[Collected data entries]
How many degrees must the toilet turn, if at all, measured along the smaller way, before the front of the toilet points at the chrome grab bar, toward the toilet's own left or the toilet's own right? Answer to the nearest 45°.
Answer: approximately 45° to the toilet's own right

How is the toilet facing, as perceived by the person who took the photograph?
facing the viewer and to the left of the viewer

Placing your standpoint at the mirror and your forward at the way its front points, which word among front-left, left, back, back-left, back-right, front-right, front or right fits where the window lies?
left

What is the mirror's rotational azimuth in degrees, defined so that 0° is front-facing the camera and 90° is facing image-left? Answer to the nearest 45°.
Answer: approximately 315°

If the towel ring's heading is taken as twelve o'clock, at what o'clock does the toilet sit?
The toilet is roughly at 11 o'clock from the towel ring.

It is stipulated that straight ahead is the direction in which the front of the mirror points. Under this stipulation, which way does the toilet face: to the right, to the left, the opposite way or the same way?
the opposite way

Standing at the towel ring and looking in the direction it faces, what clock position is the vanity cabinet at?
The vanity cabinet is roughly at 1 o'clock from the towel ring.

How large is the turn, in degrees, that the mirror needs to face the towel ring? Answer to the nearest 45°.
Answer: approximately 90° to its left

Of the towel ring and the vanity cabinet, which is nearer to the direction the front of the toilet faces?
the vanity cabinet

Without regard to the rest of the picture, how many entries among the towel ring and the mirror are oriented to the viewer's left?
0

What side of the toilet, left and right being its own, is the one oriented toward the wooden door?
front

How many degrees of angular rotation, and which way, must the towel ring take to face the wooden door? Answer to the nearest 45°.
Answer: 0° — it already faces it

WHAT NEEDS TO BE DONE -
Arrange every nonblank line of the rows above as a Markdown table with two columns, Number and Line, numbering the lines in order.

SOLUTION -
| Number | Line |
|---|---|
| 1 | How many degrees must the toilet turn, if at all, measured along the smaller way, before the front of the toilet points at the chrome grab bar, toward the toilet's own left or the toilet's own right? Answer to the nearest 45°. |
| 2 | Answer: approximately 45° to the toilet's own right |
| 3 | How is the toilet facing, as perceived by the person who took the photograph? |
| 4 | facing the viewer and to the left of the viewer |
| 5 | Placing your standpoint at the mirror and your forward at the way its front points, which word among front-left, left, back, back-left, back-right, front-right, front or right fits where the window lies? |
| 6 | left |
| 7 | What is the mirror's rotational azimuth in degrees, defined so that 0° is front-facing the camera and 90° is facing image-left? Answer to the nearest 45°. |
| 8 | Answer: approximately 315° |
| 9 | If the towel ring's heading is taken as twelve o'clock, at what o'clock does the toilet sit? |
| 10 | The toilet is roughly at 11 o'clock from the towel ring. |
| 11 | It is stipulated that straight ahead is the direction in which the front of the mirror points. Under this stipulation, which way does the toilet face: to the right, to the left, the opposite way or the same way? |
| 12 | the opposite way |
| 13 | Standing at the towel ring and looking in the direction it faces, what clock position is the vanity cabinet at? |
| 14 | The vanity cabinet is roughly at 1 o'clock from the towel ring. |
| 15 | How large is the turn, in degrees, that the mirror needs to face the towel ring? Answer to the nearest 45°. |
| 16 | Answer: approximately 90° to its left |
| 17 | Of the towel ring and the vanity cabinet, which is nearer to the direction the front of the toilet faces? |
| 18 | the vanity cabinet |
| 19 | Without regard to the rest of the picture, how many entries among the towel ring and the mirror are oriented to the viewer's left? |
| 20 | 0 |
| 21 | What side of the toilet, left and right being its own, is the one oriented toward the wooden door? |
| 22 | front |
| 23 | How many degrees of angular rotation, and which way, must the towel ring take to face the wooden door? Answer to the nearest 45°. |
| 24 | Answer: 0° — it already faces it |